> Work task:
Your answer should be the lines below from the one holding "Fuel Sensor |" through the one holding "[6] | Failure", copied exactly and with nothing else.

Stored dataset items:
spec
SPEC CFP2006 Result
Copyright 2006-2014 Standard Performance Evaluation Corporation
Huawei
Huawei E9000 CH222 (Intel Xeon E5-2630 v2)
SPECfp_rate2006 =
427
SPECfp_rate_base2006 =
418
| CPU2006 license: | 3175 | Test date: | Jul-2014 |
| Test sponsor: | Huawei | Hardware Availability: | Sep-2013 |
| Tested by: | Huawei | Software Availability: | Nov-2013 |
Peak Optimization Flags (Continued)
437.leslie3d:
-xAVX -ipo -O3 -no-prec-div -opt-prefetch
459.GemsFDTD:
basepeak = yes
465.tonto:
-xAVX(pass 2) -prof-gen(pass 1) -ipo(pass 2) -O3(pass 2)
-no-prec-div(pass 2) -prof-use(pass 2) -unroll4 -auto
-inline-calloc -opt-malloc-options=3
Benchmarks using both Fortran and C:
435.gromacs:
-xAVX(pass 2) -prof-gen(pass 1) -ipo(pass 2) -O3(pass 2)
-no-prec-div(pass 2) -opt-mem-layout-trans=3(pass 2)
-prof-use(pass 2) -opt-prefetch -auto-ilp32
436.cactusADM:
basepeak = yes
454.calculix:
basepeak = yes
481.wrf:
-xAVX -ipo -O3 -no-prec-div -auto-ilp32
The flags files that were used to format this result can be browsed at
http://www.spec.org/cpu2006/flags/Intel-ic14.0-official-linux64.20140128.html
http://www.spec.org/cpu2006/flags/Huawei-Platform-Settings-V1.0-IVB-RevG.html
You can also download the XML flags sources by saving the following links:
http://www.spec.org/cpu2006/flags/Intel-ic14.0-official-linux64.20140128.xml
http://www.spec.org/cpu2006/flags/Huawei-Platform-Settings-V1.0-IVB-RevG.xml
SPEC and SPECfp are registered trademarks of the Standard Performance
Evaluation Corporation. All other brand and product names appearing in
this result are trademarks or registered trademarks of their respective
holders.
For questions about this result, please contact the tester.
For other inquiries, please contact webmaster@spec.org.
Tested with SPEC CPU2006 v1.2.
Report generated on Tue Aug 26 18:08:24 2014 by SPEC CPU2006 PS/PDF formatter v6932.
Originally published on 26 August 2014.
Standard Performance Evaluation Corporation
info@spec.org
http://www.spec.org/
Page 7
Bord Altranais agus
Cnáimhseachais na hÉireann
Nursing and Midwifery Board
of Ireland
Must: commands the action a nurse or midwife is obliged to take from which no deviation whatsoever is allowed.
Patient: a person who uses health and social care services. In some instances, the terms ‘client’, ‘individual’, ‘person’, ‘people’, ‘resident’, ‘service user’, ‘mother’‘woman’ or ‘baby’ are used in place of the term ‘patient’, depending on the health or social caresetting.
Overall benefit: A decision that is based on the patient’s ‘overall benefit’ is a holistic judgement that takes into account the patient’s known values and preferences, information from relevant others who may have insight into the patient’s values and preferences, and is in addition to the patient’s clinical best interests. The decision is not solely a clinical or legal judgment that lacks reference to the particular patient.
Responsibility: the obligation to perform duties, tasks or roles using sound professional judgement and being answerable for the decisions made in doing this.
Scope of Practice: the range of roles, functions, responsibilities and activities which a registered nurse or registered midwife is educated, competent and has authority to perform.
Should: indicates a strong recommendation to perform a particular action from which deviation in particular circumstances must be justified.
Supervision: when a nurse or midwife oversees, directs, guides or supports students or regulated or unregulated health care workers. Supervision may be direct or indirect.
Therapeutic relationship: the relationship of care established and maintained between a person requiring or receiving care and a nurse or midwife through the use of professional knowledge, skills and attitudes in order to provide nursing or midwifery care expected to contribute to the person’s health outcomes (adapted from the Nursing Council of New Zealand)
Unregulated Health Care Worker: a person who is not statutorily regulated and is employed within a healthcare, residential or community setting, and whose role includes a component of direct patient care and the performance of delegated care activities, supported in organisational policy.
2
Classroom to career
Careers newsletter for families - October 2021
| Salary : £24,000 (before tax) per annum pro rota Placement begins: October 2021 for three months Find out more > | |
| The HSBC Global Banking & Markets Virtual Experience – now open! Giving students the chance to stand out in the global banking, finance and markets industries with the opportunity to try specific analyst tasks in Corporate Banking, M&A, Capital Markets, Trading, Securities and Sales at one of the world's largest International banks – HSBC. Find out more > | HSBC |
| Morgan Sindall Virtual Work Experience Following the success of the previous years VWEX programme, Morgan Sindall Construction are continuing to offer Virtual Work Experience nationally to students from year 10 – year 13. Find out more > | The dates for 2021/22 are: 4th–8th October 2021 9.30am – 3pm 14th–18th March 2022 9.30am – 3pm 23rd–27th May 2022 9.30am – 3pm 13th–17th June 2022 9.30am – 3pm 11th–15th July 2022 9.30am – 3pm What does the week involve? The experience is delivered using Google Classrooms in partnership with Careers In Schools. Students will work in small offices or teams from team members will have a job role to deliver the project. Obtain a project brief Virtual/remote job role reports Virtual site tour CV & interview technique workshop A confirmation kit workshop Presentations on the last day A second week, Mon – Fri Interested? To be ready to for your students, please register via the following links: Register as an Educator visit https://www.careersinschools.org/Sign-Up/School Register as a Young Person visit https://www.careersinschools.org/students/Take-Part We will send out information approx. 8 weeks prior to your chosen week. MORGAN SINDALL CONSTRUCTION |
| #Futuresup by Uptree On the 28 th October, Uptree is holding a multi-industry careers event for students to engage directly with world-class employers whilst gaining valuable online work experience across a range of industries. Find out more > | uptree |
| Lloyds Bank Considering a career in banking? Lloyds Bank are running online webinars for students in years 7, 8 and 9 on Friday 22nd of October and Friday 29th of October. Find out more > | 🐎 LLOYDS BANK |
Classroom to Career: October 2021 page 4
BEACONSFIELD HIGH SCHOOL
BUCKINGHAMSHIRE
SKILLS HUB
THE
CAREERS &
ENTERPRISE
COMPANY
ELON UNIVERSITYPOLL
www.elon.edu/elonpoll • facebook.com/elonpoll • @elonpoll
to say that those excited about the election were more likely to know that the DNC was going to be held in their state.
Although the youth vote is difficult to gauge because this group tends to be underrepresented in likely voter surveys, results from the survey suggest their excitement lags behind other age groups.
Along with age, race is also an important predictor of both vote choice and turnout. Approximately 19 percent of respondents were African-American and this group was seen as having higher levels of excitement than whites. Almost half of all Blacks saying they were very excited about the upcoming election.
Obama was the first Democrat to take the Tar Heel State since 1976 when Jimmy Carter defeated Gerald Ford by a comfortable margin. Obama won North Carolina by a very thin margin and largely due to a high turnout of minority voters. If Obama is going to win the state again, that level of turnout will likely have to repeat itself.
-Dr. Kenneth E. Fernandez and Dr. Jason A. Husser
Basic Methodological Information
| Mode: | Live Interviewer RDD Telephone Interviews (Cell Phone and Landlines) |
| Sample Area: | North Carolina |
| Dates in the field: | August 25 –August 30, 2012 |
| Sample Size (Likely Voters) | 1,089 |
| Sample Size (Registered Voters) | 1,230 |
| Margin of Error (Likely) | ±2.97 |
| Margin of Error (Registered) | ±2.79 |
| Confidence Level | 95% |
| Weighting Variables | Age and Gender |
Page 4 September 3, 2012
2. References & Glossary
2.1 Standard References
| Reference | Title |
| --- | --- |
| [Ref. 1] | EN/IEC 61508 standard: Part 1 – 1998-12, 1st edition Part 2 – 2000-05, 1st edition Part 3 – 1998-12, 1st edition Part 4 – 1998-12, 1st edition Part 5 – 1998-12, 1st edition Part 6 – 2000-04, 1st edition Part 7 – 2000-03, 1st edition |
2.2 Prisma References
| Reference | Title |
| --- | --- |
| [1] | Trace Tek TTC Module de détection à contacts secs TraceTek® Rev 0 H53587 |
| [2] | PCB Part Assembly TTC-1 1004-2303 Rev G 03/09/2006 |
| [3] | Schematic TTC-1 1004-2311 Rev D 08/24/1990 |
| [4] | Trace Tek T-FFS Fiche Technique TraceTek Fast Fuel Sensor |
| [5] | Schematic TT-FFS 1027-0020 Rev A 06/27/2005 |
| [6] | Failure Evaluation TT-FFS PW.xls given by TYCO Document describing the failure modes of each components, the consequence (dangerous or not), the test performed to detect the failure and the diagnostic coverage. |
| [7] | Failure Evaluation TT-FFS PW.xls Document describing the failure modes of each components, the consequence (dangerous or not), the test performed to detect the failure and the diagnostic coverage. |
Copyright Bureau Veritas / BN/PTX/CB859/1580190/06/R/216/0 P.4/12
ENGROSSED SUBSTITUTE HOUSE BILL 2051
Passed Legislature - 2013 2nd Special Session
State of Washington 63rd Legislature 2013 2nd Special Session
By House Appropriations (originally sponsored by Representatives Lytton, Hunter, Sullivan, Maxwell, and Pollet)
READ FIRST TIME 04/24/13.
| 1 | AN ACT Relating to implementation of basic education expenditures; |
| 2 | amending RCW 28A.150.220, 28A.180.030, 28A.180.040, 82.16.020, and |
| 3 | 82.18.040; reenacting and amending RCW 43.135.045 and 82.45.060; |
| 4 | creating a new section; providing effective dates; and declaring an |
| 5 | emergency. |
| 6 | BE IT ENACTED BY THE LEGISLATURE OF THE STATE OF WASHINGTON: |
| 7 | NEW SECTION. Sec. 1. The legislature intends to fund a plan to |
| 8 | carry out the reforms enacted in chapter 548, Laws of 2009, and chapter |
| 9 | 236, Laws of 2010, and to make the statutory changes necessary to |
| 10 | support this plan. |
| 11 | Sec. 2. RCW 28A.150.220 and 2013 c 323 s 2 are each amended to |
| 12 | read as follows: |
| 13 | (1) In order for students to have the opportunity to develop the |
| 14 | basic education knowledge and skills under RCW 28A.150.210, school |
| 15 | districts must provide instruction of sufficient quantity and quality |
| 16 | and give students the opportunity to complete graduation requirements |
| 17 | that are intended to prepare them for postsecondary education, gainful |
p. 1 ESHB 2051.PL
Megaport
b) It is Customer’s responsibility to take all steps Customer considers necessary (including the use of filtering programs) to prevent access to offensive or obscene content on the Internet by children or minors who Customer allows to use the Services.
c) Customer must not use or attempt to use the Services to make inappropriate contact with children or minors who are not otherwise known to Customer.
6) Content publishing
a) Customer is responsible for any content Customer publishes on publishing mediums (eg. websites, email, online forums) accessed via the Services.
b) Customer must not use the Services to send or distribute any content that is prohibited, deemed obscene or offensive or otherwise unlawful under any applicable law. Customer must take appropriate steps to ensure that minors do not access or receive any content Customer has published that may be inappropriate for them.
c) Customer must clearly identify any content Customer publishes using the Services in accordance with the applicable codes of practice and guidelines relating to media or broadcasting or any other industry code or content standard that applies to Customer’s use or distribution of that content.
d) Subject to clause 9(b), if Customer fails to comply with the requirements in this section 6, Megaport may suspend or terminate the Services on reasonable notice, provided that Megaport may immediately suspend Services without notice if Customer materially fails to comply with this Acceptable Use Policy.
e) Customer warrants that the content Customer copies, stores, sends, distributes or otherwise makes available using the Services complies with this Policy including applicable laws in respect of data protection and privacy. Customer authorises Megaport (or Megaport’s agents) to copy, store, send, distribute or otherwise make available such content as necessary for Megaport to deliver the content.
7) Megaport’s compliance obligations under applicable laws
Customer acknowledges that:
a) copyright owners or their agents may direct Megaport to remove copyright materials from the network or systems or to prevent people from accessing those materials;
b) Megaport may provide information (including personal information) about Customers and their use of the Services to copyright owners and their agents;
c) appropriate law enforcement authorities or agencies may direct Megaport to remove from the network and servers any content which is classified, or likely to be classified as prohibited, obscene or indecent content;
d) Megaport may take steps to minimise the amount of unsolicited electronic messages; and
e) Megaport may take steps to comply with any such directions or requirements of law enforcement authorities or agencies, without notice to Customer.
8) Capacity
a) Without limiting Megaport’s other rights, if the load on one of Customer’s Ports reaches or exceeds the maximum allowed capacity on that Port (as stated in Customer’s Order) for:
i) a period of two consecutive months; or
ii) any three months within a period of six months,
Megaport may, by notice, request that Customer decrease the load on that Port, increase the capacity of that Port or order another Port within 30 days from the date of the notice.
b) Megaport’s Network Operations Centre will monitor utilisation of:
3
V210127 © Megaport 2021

> Expected output:
| [4] | Trace Tek T-FFS Fiche Technique TraceTek Fast Fuel Sensor |
| [5] | Schematic TT-FFS 1027-0020 Rev A 06/27/2005 |
| [6] | Failure Evaluation TT-FFS PW.xls given by TYCO Document describing the failure modes of each components, the consequence (dangerous or not), the test performed to detect the failure and the diagnostic coverage. |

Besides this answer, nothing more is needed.